Güncelleme Tarihi:
Türk polisiye edebiyatının temel taşlarından biri Ahmet Ümit. Her ne kadar romanlarında tarihin etrafında dolaşıyor olsa da şimdi tam ortasına düşmüş görünüyor. Bize ‘Kar Kokusu’nda komünistleri anlatmıştı, ‘Bâb-ı Esrar’da Mevlana ve Şems’i... Son romanı ‘Beyoğlu’nun En Güzel Abisi’ndeyse 6-7 Eylül’ü yan hikâye olarak ele almıştı. Şimdi ‘Elveda Güzel Vatanım’da yazar, devletin en derinliklerinde bir aşka uzanıyor ve onun üzerinden isyanı anlatıyor. Polisiye yok değil, ancak bu kez başrolde tarih var.
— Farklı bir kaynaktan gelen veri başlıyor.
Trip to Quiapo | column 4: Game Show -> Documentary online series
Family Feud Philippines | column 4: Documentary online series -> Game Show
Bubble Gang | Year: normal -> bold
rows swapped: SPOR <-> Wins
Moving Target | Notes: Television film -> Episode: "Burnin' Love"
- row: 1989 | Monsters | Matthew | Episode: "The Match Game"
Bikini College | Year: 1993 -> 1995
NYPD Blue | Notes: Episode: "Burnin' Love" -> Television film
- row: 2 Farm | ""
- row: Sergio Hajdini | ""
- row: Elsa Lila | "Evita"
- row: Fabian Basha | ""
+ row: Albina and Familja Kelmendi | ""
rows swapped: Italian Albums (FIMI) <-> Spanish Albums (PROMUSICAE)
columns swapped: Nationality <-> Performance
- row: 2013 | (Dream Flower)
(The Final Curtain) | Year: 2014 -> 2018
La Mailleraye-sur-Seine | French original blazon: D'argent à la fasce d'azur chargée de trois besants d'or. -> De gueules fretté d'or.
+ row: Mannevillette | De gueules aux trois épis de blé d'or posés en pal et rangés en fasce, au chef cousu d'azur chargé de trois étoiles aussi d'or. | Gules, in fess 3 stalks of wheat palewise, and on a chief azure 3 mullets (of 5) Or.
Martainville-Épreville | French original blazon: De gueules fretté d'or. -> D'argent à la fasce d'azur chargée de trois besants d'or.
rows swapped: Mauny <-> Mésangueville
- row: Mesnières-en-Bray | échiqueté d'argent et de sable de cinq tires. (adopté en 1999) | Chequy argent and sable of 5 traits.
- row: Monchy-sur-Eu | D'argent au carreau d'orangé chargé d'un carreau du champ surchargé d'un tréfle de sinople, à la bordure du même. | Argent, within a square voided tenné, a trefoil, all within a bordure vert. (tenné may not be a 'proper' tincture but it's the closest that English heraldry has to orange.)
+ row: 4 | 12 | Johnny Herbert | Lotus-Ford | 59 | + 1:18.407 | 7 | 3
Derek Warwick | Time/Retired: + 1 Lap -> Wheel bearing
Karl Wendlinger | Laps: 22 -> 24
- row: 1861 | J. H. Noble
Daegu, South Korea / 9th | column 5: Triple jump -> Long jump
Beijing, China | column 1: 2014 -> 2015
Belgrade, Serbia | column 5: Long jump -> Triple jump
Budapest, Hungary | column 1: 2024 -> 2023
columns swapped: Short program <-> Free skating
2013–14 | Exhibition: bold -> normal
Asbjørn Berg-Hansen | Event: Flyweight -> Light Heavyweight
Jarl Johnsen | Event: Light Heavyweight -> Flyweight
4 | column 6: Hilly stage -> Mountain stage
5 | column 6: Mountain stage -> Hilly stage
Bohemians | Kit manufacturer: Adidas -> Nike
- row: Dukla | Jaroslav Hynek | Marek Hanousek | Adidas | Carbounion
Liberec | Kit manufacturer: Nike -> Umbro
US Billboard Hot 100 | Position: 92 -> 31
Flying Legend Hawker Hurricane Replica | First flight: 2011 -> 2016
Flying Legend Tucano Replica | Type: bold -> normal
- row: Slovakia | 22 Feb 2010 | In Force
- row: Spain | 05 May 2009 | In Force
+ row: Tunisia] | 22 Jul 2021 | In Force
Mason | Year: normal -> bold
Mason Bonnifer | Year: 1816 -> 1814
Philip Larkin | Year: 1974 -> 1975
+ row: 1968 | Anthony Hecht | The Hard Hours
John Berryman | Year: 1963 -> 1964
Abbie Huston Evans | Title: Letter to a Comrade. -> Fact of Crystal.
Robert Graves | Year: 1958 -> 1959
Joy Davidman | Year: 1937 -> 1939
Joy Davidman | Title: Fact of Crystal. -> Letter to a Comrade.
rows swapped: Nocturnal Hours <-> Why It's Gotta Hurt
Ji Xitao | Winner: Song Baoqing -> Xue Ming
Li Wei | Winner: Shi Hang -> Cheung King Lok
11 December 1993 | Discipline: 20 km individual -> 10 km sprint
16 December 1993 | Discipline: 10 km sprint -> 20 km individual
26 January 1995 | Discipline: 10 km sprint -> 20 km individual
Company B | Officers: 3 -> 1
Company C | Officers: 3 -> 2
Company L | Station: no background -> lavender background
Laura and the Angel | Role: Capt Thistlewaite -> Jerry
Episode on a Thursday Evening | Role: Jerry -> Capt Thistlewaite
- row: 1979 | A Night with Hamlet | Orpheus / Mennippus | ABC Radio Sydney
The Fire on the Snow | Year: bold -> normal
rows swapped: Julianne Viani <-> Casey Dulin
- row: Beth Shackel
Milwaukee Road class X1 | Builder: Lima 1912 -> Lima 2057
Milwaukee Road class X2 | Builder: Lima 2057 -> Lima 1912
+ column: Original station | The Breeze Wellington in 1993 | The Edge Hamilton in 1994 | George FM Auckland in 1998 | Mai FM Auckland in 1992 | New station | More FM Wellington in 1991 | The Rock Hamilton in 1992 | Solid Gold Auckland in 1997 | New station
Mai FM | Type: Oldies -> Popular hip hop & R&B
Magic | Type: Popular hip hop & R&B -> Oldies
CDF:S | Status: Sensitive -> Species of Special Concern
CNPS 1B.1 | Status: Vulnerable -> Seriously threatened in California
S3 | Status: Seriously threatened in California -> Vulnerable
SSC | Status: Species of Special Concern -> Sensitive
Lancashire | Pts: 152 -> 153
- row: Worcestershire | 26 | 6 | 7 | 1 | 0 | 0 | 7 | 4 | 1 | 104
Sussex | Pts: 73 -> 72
Şehsuvar Sami, Galatasaray Lisesi’nde okumuş, Fransızca ve Fransız Devrimi’ni bilen Selanikli bir gençtir, yazar olmak ister. Şair Ester’e âşıktır. Ester bir Yahudi kızıdır. Birlikte Fransa’ya gitmek üzeredirler. Ancak Sami, devrimin rüzgârına kapılır ve her şey birden değişiverir. Osmanlı İmparatorluğu çöküş yaşıyordur. Başta despot bir sultan, Abdülhamit vardır. Şehsuvar Sami’nin özgürlük arayışı giderek artar ve örgütte sivrilir, hatta bir tetikçiye dönüşüverir. Romanda 45 mektup yer alıyor. Sami, Ester’e yazdığı bu mektuplarda o dönem yaşadığı tüm ikilemler, korkular ve elbet cinayete varan olayları paylaşıyor.
Pera Palas yine kitabın bir öğesi olarak karşımıza çıkıyor. Öyle ki Ahmet Ümit, İngiliz yazar Agatha Christie ile Şehsuvar Sami’yi İstanbul’da tam da burada buluşturuyor. Tabii ki Christie, İstanbul’a Orient Express ile geliyor. Ahmet Ümit’in eline sağlık. Tarih, aşk, polisiye hepsi bir arada şahane bir roman yazmış.
Bakalım siz bu lezzetli kitabın sonunda nasıl bir seçim yapacaksınız. Şehsuvar’ın tarafında mı olacaksınız yoksa onu insanlığa, sağduyu ve vicdana çağıran Ester’in mi?